WHAT YOU HAVE TO DO
Somewhere below is a line with "camera: 15 degrees right, 5 degrees up" and, later, a line with "lettuce [464,208,531,281] ->"; repeat those two lines and all the lines between them, exactly as they are.

TASK MATERIAL
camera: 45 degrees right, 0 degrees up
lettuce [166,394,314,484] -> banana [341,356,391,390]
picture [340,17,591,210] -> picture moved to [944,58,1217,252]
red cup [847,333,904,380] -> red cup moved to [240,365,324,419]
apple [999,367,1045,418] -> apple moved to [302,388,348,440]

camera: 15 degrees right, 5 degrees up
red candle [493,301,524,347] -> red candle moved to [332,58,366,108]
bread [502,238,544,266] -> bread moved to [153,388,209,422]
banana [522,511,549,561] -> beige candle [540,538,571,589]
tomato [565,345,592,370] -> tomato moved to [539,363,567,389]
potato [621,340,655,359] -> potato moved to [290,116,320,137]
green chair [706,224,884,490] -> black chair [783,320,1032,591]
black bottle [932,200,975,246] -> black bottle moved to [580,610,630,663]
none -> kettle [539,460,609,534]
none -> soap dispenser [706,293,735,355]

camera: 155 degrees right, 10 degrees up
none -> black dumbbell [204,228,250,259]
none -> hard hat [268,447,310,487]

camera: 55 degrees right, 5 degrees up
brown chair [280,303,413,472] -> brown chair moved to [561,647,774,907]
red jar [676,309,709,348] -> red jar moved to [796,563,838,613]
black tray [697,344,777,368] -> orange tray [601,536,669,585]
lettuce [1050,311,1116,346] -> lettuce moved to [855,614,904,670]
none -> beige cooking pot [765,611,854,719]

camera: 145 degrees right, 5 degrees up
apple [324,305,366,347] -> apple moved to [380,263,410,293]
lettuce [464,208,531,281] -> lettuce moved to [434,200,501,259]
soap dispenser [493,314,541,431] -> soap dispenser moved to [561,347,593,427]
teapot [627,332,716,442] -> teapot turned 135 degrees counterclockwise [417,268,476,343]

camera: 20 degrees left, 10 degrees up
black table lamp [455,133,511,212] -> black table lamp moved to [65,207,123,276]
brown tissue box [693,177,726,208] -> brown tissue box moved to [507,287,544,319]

REPLY TO THE EXERCISE
camera: 15 degrees right, 5 degrees up
red candle [493,301,524,347] -> red candle moved to [332,58,366,108]
bread [502,238,544,266] -> bread moved to [153,388,209,422]
banana [522,511,549,561] -> beige candle [540,538,571,589]
tomato [565,345,592,370] -> tomato moved to [539,363,567,389]
potato [621,340,655,359] -> potato moved to [290,116,320,137]
green chair [706,224,884,490] -> black chair [783,320,1032,591]
black bottle [932,200,975,246] -> black bottle moved to [580,610,630,663]
none -> kettle [539,460,609,534]
none -> soap dispenser [706,293,735,355]

camera: 155 degrees right, 10 degrees up
none -> black dumbbell [204,228,250,259]
none -> hard hat [268,447,310,487]

camera: 55 degrees right, 5 degrees up
brown chair [280,303,413,472] -> brown chair moved to [561,647,774,907]
red jar [676,309,709,348] -> red jar moved to [796,563,838,613]
black tray [697,344,777,368] -> orange tray [601,536,669,585]
lettuce [1050,311,1116,346] -> lettuce moved to [855,614,904,670]
none -> beige cooking pot [765,611,854,719]

camera: 145 degrees right, 5 degrees up
apple [324,305,366,347] -> apple moved to [380,263,410,293]
lettuce [464,208,531,281] -> lettuce moved to [434,200,501,259]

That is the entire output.